Glasgow City Mission, which operates the shelter, said it was instructed to close by the Scottish government.
The facility in East Campbell Street is usually open between December and March and can accommodate up to 40 people.
The mission said the Covid-19 crisis proved the accommodation was not appropriate during a pandemic.
And it hoped the outbreak would be a "turning point" for how accommodation is provided for vulnerable people.
Allowing "mass sleeping" puts homeless people at "significant intentional risk", the mission warned.
'Contempt not compassion'
People who were intending to use the shelter will be "appropriately" directed by staff who will be outside the facility on Thursday night.
A statement added that the "necessary steps" had been taken to protect other users and staff.
It also said that there had not yet been confirmation from Glasgow City Health and Social Care Partnership on what the new accommodation arrangements would be.
The Glasgow City Mission, a Christian charity, said: "There are a significant number of highly vulnerable persons in our city whose status provides no recourse to public funds who will also require immediate attention and accommodation.
"To wilfully continue to house people in shelter style environments is, for us, to demonstrate contempt not compassion.
"To continue to allow mass sleeping in the face of advice to the contrary is to put vulnerable people at significant intentional risk, while on the face of it keeps many onlookers satisfied that 'at least they are not out in the cold'.

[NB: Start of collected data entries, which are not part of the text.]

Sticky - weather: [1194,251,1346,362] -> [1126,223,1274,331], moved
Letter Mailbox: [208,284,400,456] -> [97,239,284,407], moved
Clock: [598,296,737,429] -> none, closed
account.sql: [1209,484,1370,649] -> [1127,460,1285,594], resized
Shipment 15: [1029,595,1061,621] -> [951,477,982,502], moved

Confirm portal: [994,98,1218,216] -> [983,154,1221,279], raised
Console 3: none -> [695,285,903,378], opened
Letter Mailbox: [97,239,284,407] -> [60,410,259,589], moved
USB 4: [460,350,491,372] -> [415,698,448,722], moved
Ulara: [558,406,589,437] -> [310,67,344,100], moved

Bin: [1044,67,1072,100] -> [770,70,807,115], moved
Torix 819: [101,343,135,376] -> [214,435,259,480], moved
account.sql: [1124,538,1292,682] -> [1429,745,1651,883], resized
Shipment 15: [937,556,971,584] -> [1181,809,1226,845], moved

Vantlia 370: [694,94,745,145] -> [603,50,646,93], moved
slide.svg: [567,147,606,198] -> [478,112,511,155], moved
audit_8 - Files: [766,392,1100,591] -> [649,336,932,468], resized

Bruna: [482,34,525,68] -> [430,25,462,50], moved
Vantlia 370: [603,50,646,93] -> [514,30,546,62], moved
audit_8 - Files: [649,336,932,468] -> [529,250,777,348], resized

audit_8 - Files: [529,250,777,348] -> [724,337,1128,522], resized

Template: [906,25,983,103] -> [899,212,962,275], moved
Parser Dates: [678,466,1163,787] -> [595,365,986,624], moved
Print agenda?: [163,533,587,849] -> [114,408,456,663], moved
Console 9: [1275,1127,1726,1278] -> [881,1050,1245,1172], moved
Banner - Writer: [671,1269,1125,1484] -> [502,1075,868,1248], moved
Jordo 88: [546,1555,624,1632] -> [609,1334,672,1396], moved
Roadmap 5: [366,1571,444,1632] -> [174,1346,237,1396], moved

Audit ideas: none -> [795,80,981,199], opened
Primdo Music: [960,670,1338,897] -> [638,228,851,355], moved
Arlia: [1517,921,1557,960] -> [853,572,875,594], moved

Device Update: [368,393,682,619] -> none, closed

"It is, in our mind, a case of out of sight is out of mind. We cannot do that in good conscience."
It said it wanted to see a solution which would allow people needing accommodation access to bathroom, support, and where isolation was feasible.
A spokeswoman for Glasgow City Council said: "GCHSCP is busy putting in place contingency plans to reduce risk to vulnerable homeless people, many of whom have underlying health conditions.
"This involves working with a range of stakeholders including Police Scotland and those concerned with housing and health as well as third sector partners like the Simon Community.
"This is a charity we work closely with and whose street team build up relationships with rough sleepers.
"We're currently identifying temporary furnished flats that would allow people to self-isolate if necessary as well as self-contained spaces within communal accommodation."